As part of a medium to long term borderline infrastructure solution, site clearing for integrated  borderline fencing and patrol roads is  underway for borderlines patrolled by the SANDF, including Zimbabwe, Mozambique, Lesotho and Eswatini.

Site clearance and fencing of around 1 800 km of border is, according to Minister Patricia de Lille’s Department of Public Works and Infrastructure (DPWI), a three phase project with completion estimated in up to five years.

The phases, including sub-phases, are pre-planning with provisional site clearing; request for proposals (RfI) to address evaluation criteria and terms of reference; planning for the upgrade and “redevelopment” of border fences; with tenders and construction over a proposed three to five year period last in line.
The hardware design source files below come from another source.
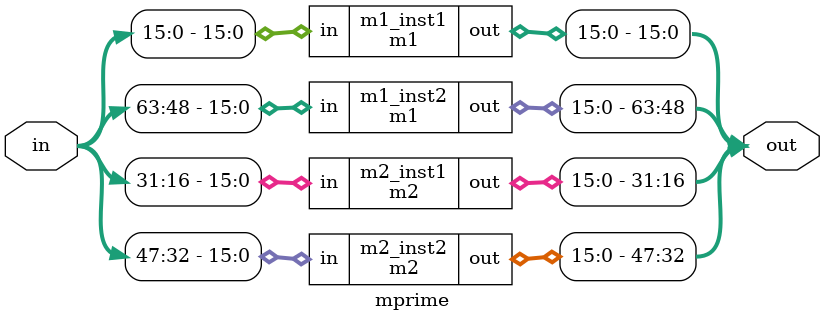
<source format=v>
`timescale 1ns / 1ps

module add3(
	input i1, 
	input i2, 
	input i3,
	output o
	);
	
	assign o = i1 ^ i2 ^ i3;
endmodule	

module m1(
	 input [15:0] in,
	 output [15:0] out
	 );
	 
	 //assign out[0] = in[8] ^ in[4] ^ in[0];
	 add3 a0(.i1(in[8]), .i2(in[4]), .i3(in[0]), .o(out[0]));
	 
    //assign out[1] = in[13] ^ in[9] ^ in[5];
	 add3 a1(.i1(in[13]), .i2(in[9]), .i3(in[5]), .o(out[1]));

    //assign out[2] = in[14] ^ in[10] ^ in[2];
	 add3 a2(.i1(in[14]), .i2(in[10]), .i3(in[2]), .o(out[2]));

    //assign out[3] = in[15] ^ in[7] ^ in[3];
	 add3 a3(.i1(in[15]), .i2(in[7]), .i3(in[3]), .o(out[3]));

    //assign out[4] = in[12] ^ in[4] ^ in[0];
	 add3 a4(.i1(in[12]), .i2(in[4]), .i3(in[0]), .o(out[4]));

    //assign out[5] = in[9] ^ in[5] ^ in[1];
	 add3 a5(.i1(in[9]), .i2(in[5]), .i3(in[1]), .o(out[5]));

    //assign out[6] = in[14] ^ in[10] ^ in[6];
	 add3 a6(.i1(in[14]), .i2(in[10]), .i3(in[6]), .o(out[6]));

    //assign out[7] = in[15] ^ in[11] ^ in[3];
	 add3 a7(.i1(in[15]), .i2(in[11]), .i3(in[3]), .o(out[7]));

    //assign out[8] = in[12] ^ in[8] ^ in[0];
	 add3 a8(.i1(in[12]), .i2(in[8]), .i3(in[0]), .o(out[8]));

    //assign out[9] = in[13] ^ in[5] ^ in[1];
	 add3 a9(.i1(in[13]), .i2(in[5]), .i3(in[1]), .o(out[9]));

    //assign out[10] = in[10] ^ in[6] ^ in[2];
	 add3 a10(.i1(in[10]), .i2(in[6]), .i3(in[2]), .o(out[10]));

    //assign out[11] = in[15] ^ in[11] ^ in[7];
	 add3 a11(.i1(in[15]), .i2(in[11]), .i3(in[7]), .o(out[11]));

    //assign out[12] = in[12] ^ in[8] ^ in[4];
	 add3 a12(.i1(in[12]), .i2(in[8]), .i3(in[4]), .o(out[12]));

    //assign out[13] = in[13] ^ in[9] ^ in[1];
	 add3 a13(.i1(in[13]), .i2(in[9]), .i3(in[1]), .o(out[13]));

    //assign out[14] = in[14] ^ in[6] ^ in[2];
	 add3 a14(.i1(in[14]), .i2(in[6]), .i3(in[2]), .o(out[14]));

    //assign out[15] = in[11] ^ in[7] ^ in[3];
	 add3 a15(.i1(in[11]), .i2(in[7]), .i3(in[3]), .o(out[15]));

endmodule

module m2(
	 input [15:0] in,
	 output [15:0] out
	 );
	 
    //assign out[0] = in[12] ^ in[8] ^ in[4];
	 add3 a0(.i1(in[12]), .i2(in[8]), .i3(in[4]), .o(out[0]));

    //assign out[1] = in[13] ^ in[9] ^ in[1];
	 add3 a1(.i1(in[13]), .i2(in[9]), .i3(in[1]), .o(out[1]));

    //assign out[2] = in[14] ^ in[6] ^ in[2];
	 add3 a2(.i1(in[14]), .i2(in[6]), .i3(in[2]), .o(out[2]));

    //assign out[3] = in[11] ^ in[7] ^ in[3];
	 add3 a3(.i1(in[11]), .i2(in[7]), .i3(in[3]), .o(out[3]));

    //assign out[4] = in[8] ^ in[4] ^ in[0];
	 add3 a4(.i1(in[8]), .i2(in[4]), .i3(in[0]), .o(out[4]));

    //assign out[5] = in[13] ^ in[9] ^ in[5];
	 add3 a5(.i1(in[13]), .i2(in[9]), .i3(in[5]), .o(out[5]));

    //assign out[6] = in[14] ^ in[10] ^ in[2];
	 add3 a6(.i1(in[14]), .i2(in[10]), .i3(in[2]), .o(out[6]));

    //assign out[7] = in[15] ^ in[7] ^ in[3];
	 add3 a7(.i1(in[15]), .i2(in[7]), .i3(in[3]), .o(out[7]));

    //assign out[8] = in[12] ^ in[4] ^ in[0];
	 add3 a8(.i1(in[12]), .i2(in[4]), .i3(in[0]), .o(out[8]));

    //assign out[9] = in[9] ^ in[5] ^ in[1];
	 add3 a9(.i1(in[9]), .i2(in[5]), .i3(in[1]), .o(out[9]));

    //assign out[10] = in[14] ^ in[10] ^ in[6];
	 add3 a10(.i1(in[14]), .i2(in[10]), .i3(in[6]), .o(out[10]));

    //assign out[11] = in[15] ^ in[11] ^ in[3];
	 add3 a11(.i1(in[15]), .i2(in[11]), .i3(in[3]), .o(out[11]));

    //assign out[12] = in[12] ^ in[8] ^ in[0];
	 add3 a12(.i1(in[12]), .i2(in[8]), .i3(in[0]), .o(out[12]));

    //assign out[13] = in[13] ^ in[5] ^ in[1];
 	 add3 a13(.i1(in[13]), .i2(in[5]), .i3(in[1]), .o(out[13]));

    //assign out[14] = in[10] ^ in[6] ^ in[2];
	 add3 a14(.i1(in[10]), .i2(in[6]), .i3(in[2]), .o(out[14]));

    //assign out[15] = in[15] ^ in[11] ^ in[7];
	 add3 a15(.i1(in[15]), .i2(in[11]), .i3(in[7]), .o(out[15]));

endmodule

module mprime(
    input [63:0] in,
    output [63:0] out
    );
    
	 m1 m1_inst1(.in(in[15:0]), .out(out[15:0]));
	 m2 m2_inst1(.in(in[31:16]), .out(out[31:16]));
	 m2 m2_inst2(.in(in[47:32]), .out(out[47:32]));
	 m1 m1_inst2(.in(in[63:48]), .out(out[63:48]));
endmodule

</source>
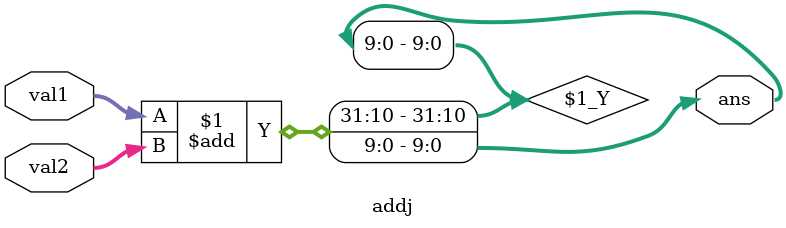
<source format=v>
module add(val1, val2, ans);
input [9:0] val1, val2;
output [9:0] ans;

assign ans = val1 + val2;

endmodule

module addj(val1, val2, ans);

input [9:0] val1;
input [31:0] val2;
output [9:0] ans;

assign ans = val1 + val2;

endmodule


</source>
Site clearance between Zimbabwe, Mozambique, Botswana and South Africa (700 km) is estimated as costing R21 million while redeveloping border fences and patrol roads between Zimbabwe, Mozambique, Botswana and South Africa (700 km) is going to cost R1.3 billion over five years. Funding can only be approved by the Department of Defence and National Treasury, the DPWI presentation to the JSCD said.



Allocated funding to the tune of R8.5 million is currently going to upgrading Operation Corona operational bases, such as Macadamia, and replacing  tented accommodation components. A further R35 million is earmarked for new soldier accommodation and facilities.